What you have to do: Could you filter the listing for lines with the word "that" and return them?

Data shown:
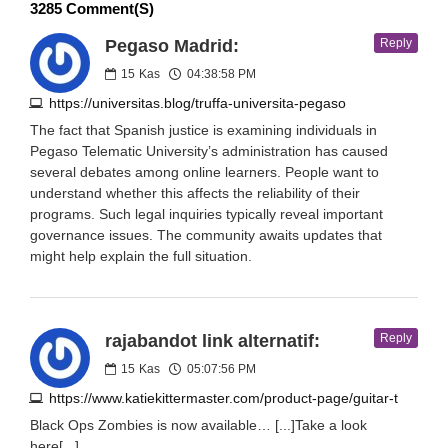
3285 Comment(s)
Pegaso Madrid:
Reply
15
Kas
04:38:58 PM
https://universitas.blog/truffa-universita-pegaso
The fact that Spanish justice is examining individuals in
Pegaso Telematic University’s administration has caused
several debates among online learners. People want to
understand whether this affects the reliability of their
programs. Such legal inquiries typically reveal important
governance issues. The community awaits updates that
might help explain the full situation.
rajabandot link alternatif:
Reply
15
Kas
05:07:56 PM
https://www.katiekittermaster.com/product-page/guitar-t
Black Ops Zombies is now available… [...]Take a look
here[...]…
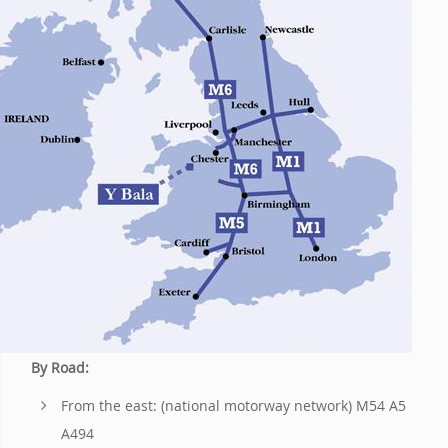
By Road:
From the east: (national motorway network) M54 A5
A494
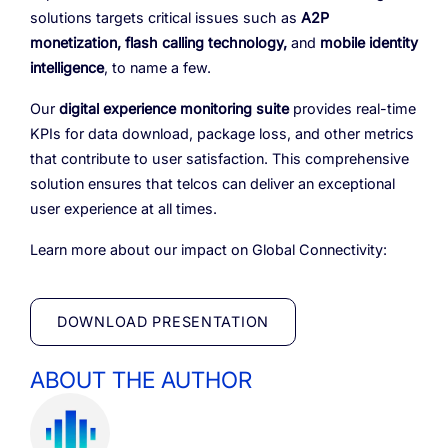
solutions targets critical issues such as
A2P
monetization, flash calling technology,
and
mobile identity
intelligence
, to name a few.
Our
digital experience monitoring suite
provides real-time
KPIs for data download, package loss, and other metrics
that contribute to user satisfaction. This comprehensive
solution ensures that telcos can deliver an exceptional
user experience at all times.
Learn more about our impact on Global Connectivity:
DOWNLOAD PRESENTATION
ABOUT THE AUTHOR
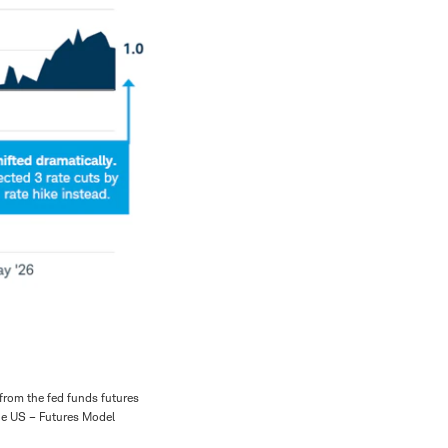
 from the fed funds futures
the US – Futures Model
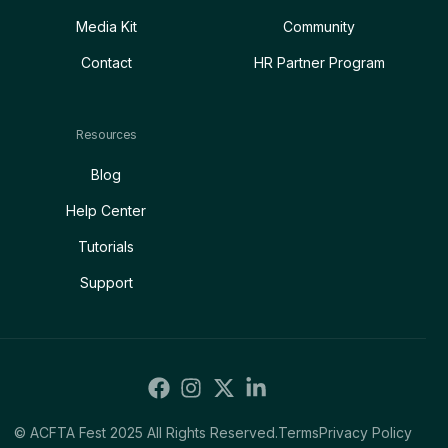
Media Kit
Community
Contact
HR Partner Program
Resources
Blog
Help Center
Tutorials
Support
© ACFTA Fest 2025 All Rights Reserved.
Terms
Privacy Policy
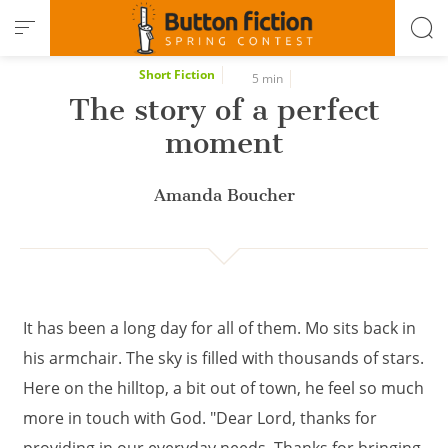
Cookies management panel
Short Fiction
5 min
The story of a perfect
moment
Amanda Boucher
It has been a long day for all of them. Mo sits back in
his armchair. The sky is filled with thousands of stars.
Here on the hilltop, a bit out of town, he feel so much
more in touch with God. "Dear Lord, thanks for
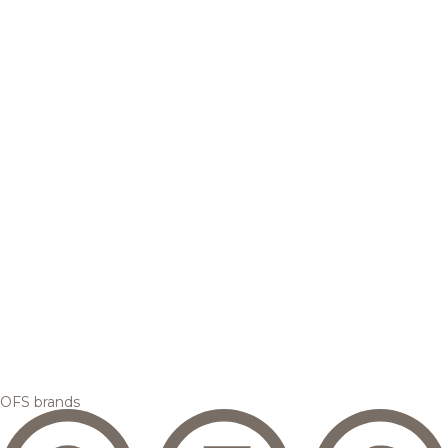
OFS brands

Solution for this exercise:
The fact that Spanish justice is examining individuals in
governance issues. The community awaits updates that
that contribute to user satisfaction. This comprehensive
solution ensures that telcos can deliver an exceptional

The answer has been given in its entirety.